5 de dez. de 2010

Autopsicografia #12





Mas vou limpar a mente.
Sei que errei... Errei inocente.

(Cartola)

Sobre uma excitação bairrista suspeita


Ando com uma estranha tendência otimista.

A sensação de vitória, a frágil percepção de que estou no centro do mundo, tudo me seduz a pintar o tal futuro brilhante.

Quando olho em volta, percebo: é um fenômeno carioca.

Acho que todos os cariocas estão vivendo sob a embriaguez da vitória do bem, da redenção, da salvação.

De uma hora pra outra a polícia já não é corrupta e o Rio é seguro o suficiente pra Olimpíadas, abertura de Copa e o que mais vier.

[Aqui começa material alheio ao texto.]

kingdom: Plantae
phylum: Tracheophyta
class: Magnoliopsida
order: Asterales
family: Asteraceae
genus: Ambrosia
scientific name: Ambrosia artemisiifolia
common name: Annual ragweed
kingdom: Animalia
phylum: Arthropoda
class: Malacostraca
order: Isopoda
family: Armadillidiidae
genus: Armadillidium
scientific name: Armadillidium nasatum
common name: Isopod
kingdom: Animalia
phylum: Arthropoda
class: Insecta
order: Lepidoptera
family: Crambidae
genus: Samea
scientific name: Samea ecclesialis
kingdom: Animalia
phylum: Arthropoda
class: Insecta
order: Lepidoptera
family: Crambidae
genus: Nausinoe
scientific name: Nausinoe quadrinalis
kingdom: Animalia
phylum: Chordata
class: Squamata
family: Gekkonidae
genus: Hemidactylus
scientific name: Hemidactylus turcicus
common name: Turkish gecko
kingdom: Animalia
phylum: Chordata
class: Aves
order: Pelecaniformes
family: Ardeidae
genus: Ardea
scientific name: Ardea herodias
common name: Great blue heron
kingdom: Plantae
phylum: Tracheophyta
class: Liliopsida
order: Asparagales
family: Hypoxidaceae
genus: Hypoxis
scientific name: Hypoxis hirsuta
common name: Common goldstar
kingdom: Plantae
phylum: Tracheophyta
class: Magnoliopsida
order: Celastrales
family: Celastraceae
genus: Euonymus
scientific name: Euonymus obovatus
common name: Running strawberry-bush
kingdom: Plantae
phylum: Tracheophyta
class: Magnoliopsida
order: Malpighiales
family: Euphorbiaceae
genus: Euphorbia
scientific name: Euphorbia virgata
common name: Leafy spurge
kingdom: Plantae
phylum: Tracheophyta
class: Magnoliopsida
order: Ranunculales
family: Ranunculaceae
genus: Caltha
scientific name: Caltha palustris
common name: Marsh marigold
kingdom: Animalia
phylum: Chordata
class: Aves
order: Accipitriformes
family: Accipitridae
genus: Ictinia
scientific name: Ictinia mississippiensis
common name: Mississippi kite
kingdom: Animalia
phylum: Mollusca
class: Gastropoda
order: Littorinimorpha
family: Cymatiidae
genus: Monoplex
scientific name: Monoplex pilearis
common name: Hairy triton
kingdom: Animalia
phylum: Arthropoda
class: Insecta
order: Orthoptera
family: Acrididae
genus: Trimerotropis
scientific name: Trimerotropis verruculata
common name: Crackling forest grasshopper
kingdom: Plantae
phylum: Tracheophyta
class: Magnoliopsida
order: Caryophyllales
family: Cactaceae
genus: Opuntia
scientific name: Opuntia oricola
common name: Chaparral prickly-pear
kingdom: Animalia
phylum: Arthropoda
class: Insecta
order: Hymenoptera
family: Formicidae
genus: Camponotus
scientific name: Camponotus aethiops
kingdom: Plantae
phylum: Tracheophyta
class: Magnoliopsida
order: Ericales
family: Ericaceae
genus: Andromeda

Flamengo e Fluminense são capazes de serem campeões brasileiros, rompendo um período negro de desconfiança e coadjuvância - ao meu xará Ubaldo, sempre - do futebol carioca. (E eu, botafoguense que sou, posso dizer, com uma certa ironia, que testemunhei meu time debulhando ambos num torneiozinho regional. Mas isso, além de provocação, não é assunto pra ser discutido agora).

Pois é, mais do que viver no país do futuro, tenho a impressão de que estamos num frenesi coletivo que nos leva a crer que vivemos na cidade do momento.

De fato, as circunstâncias são favoráveis.

De fato, o futebol carioca, embora muito mais endividado e desestruturado do que deveria, mostra sua força, sempre.

De fato, o confronto era necessário e as consequências são positivas - ainda que, entre as apreensões, não haja menção a ouro, dinheiro, joias e uns 300 homens armados.

De fato, o Rio é a cidade mais linda do mundo, e isso nos tolhe um pouco em nosso senso crítico.

Mas percebo também que, inebriados pela coreografia da prosperidade e levados pelo bom vento da mudança (bom, ainda que quente), vamos nos bastando balneário e nos esquecendo de que sempre fomos uma das principais fontes irradiadoras de cultura do mundo.

Presos na armadilha irracional dos critérios escusos de distribuição privada do dinheiro público, seguimos bebendo cerveja na porta, pagando meia, quando muito, e assistindo à esquizofrenia cíclica das falências instantâneas de casas de show recém-inauguradas e de artistas recém-nascidos.

Aí, quando vemos figuras-símbolo da cultura contemporânea do Rio anunciando que se mudarão pra São Paulo, achamos estranho.

É natural.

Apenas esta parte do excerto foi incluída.